Qi-Jing Li: The hallway immunologist
Entering the lab on his first day as a PhD student, Qi-Jing Li "looked like a kid in a candy store," recalls Manuela Martins-Green, Li's doctoral advisor at the University of California, Riverside. Twelve years later, his expression hasn't changed much. Li strolls into his brand-new lab at Duke University Medical Center and shows off his new microscope, equipped with two cameras and a controlled environment chamber for real-time imaging of T-cells. Li is an up-and-coming star in the study of microRNAs and T-cell response, but his path to success was anything but straightforward.
As a child, Li—whose parents were engineers—had no intention of pursuing life science. But a high school teacher changed his mind, and after finishing an undergraduate degree in biochemistry, Li left China for Martins-Green's chemokine laboratory, eager to study cell-to-cell interactions. Li became Martins-Green's most prolific student,...
"If you give him an idea that you can fit on the tip of a finger, he comes back a week later imagining the whole arm," says Martins-Green. In 2001, Li detailed the previously unknown mechanism of how thrombin, a coagulation protein, activates chemokine gene expression.1
Near the end of his PhD, Li met Vladimir Parpura, a newly hired Riverside faculty member studying glia-neuron signaling. A hallway conversation with Parpura convinced Li to use live-cell imaging to study cell-to-cell interactions. Three months of experiments convinced him: "I found the tool I always needed."
In 2002, Li joined Mark Davis's world-renowned imaging immunology lab at Stanford University. With his usual enthusiasm, "Li immediately took advantage of the resources in the lab," says Davis. Li collaborated with Arup Chakraborty, a chemical and biological engineer then at UC Berkeley and now at MIT. The two published a detailed model of T-cell sensitivity relating to CD4 coreceptors and local concentrations of tyrosine kinase Lck.2
After his initial success, Li floundered until another serendipitous meeting altered his course. In another hallway, Li bumped into Chang-Zheng Chen, a new faculty member at Stanford.
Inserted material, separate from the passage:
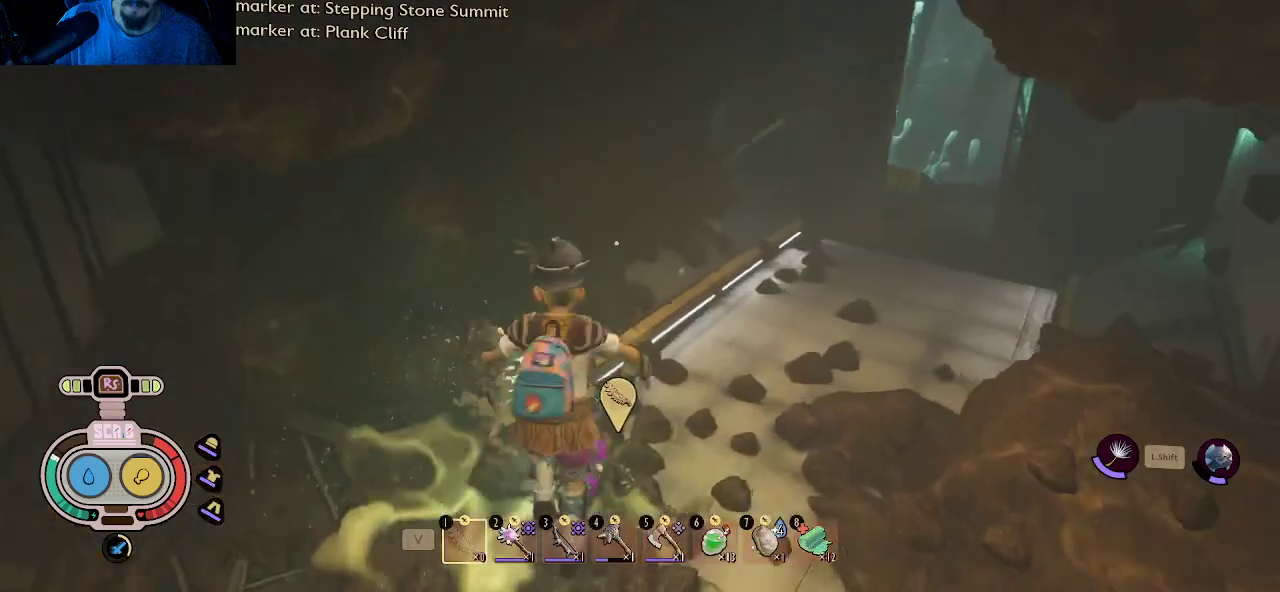
{"keys": ["a", "s"], "mouse": [], "mouse_move": "down-left", "events": [[83, "mouse_left", "down"], [216, "mouse_left", "up"], [316, "s", "down"], [500, "a", "down"]]}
Chen suggested an examination of miRNA in the immune system, and Li hit the ground running.
"All my major decisions are based on hallway conversations," Li laughs. After testing only 7 mouse miRNAS, they found mi181a, a potent modulator of T-cell sensitivity. "But Li didn't just say, ‘That's great,' and write a paper," recalls Davis. Li profiled miR-181a expression in various stages of T-cell development and tested its mechanism of action.3 "It's a mark of a good scientist," says Davis. "That paper in Cell is a real model of a thorough and important study."
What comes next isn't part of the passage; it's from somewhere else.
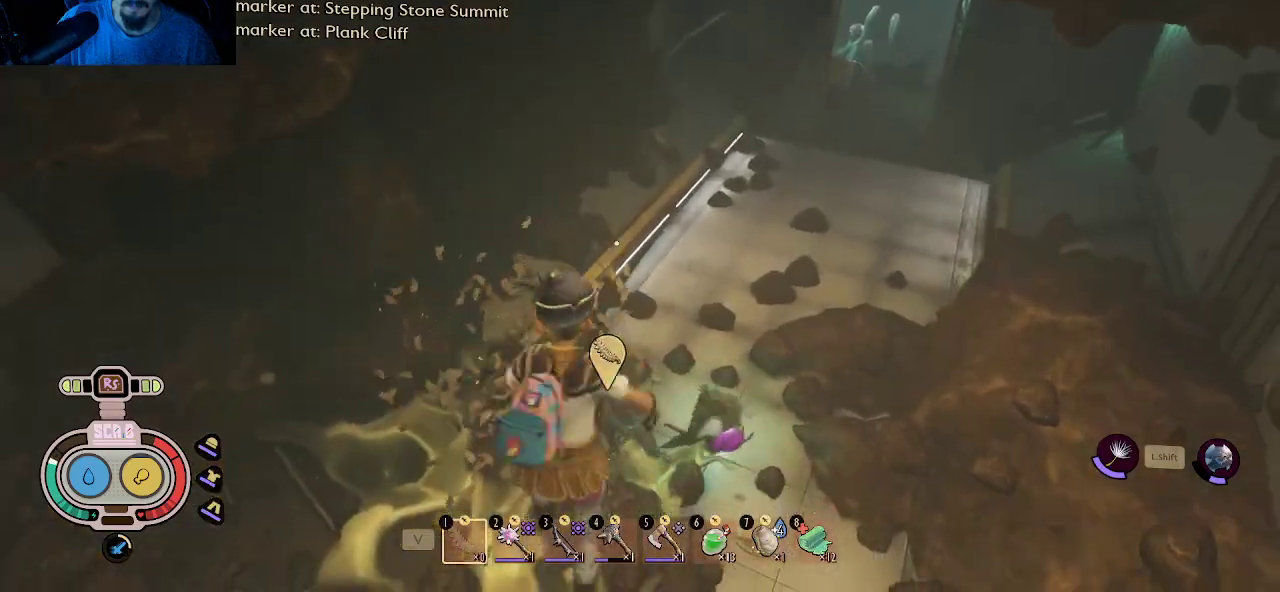
{"keys": ["e"], "mouse": [], "mouse_move": "right", "events": [[50, "s", "up"], [100, "a", "up"], [466, "e", "down"]]}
Now an assistant professor at Duke, Li took his miRNA work from mice to humans, developing a technology platform to profile miRNA expression in small populations of cells, such as tumor or HIV samples. The ultimate goal is to determine which of those tiny strands of RNA can be used as biomarkers or drug targets, says Li. Davis has no doubt about the future success of Li's lab. "He's catalytic," says Davis. "He has great talents and wants others to do their best, too. He'll lead them in fruitful directions."